If you already have health insurance, it’s important to be prepared to pay for your share of the doctor’s bill, but it’s especially important to understand insurance terms if you’re shopping for health insurance. I know when you’re healthy it’s tempting to ignore deductibles and out-of-pocket maximums because chances are you won’t need much care, but when you need health care these five terms directly impact how much you pay for health coverage.
When you’re comparing health insurance plans, the first two numbers to look at are the premium and the deductible. they aren’t the only numbers to pay attention to, but they’ll make up most of the cost of your coverage.
There are a number of insurance terms to understand:
1. Premium: The Monthly fee for your insurance.
2. Deductible: How much you have to pay for health care first before your insurer pays.
3. Co-payment: Your cost for routine services to which your deductible does not cover.
4. Co-insurance: The percentage you must pay for health care after you’ve met your deductible.
5. Out-of-pocket maximum: The absolute max you’ll pay annually.
Are you still confused, don’t worry I will explain these terms in more detail.
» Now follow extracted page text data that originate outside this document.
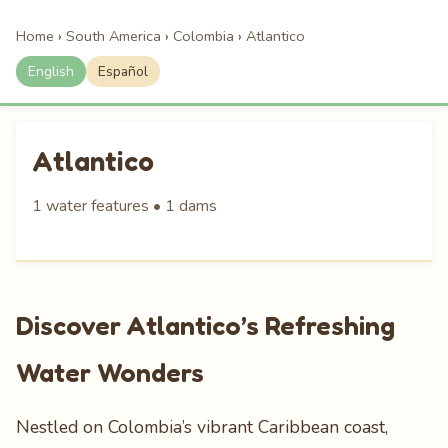
Home
›
South America
›
Colombia
›
Atlantico
English
Español
Atlantico
1 water features • 1 dams
Discover Atlantico’s Refreshing
Water Wonders
Nestled on Colombia’s vibrant Caribbean coast,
Understanding Your Premium:
A premium is a monthly bill you pay to keep your coverage in effect, how premium is calculated can be complicated. Health insurance premiums don’t have a fixed price, they depend on several factors. The factors are all related to your risk of needing expensive health coverage. These factors include your current health condition, your age, lifestyle, and where you live.
The process of deciding how much risk you have and pricing your premiums to match that risk is called medical underwriting. It’s important to remember that each insurance company has a different set of rules they use for medical underwriting. What one company consider high risk might only be moderate risk for another company, that can mean a big difference in your premium.
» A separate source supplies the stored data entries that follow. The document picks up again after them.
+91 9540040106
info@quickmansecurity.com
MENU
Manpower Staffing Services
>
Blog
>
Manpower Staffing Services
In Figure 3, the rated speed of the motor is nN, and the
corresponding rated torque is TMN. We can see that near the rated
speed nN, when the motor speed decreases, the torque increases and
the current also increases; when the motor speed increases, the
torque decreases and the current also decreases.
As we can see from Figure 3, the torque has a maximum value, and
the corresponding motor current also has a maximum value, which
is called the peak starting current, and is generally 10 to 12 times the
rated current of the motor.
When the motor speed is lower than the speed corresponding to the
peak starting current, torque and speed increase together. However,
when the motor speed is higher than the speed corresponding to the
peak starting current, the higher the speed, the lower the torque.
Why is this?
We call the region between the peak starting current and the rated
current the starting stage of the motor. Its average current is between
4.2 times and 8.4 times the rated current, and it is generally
Understanding Your Deductible:
The deductible refers to the amount of money that the insured would have to pay out before any benefits from the health insurance policy can be used. This usually a yearly amount so when the policy starts again, usually after a year, the deductible would be in effect again. For example, if you have a $2000 deductible and have to undergo three $800 surgeries, in a year, you will have to pay the full bill for the first two surgeries and $400 of the third surgery, your insurance company will cover half of the third surgery. Deductibles can range from a few hundred dollars to several thousand. Many health plans offer a choice of deductibles. You’re only responsible for the deductible when you receive service.
The purpose of health insurance deductibles is a way to offset the cost of health care. Health insurance deductibles require the insured to pay a certain amount towards their health coverage before the insurance company has to begin paying under the health insurance policy. The insurance company considers the amount of the health insurance deductible when determining how much the premiums for the health insurance coverage will be.
Understanding Your Co-payment:
Your co-payment is the fixed amount you pay for using routine services like doctor visits, going to the emergency room, or buying prescription drugs, the payment is the same regardless of the extent of the visit or cost of the drug. For example a plan may require co-pays of $25 for office visits, $75 for emergency room visits, and $10 for generic prescriptions or $20 for name brand drugs.
Understanding Your Co-insurance:
The percentage amount that you have to pay for covered medical service after you has satisfied any co-payment or deductible required by your health insurance plan. For example, if your insurance company covers 80% of the allowable charge for medical service, you may be required to cover the remaining 20% as co-insurance.
Out of Pocket Maximum:
This is the cost one would pay out of their own pocket. An out-of-pocket expense can refer to how much the co-payment, co-insurance, or deductible is. Also, when the term annual out-of-pocket maximum is used, that is referring to how much the insured would have to pay for the whole year for health care including co-pays, deductibles, and co-insurance. If your policy carries a $3000 out-of-pocket maximum and you get sick and have to have a lot of health care services, the most you will pay in a year is $3000, after that the insurance company picks up the rest of the cost.
After reading these insurance terms and getting the understanding of the information about these five insurance terms you can fairly go out to any insurance company whether it’s online, offline, or anywhere and compare insurance plans.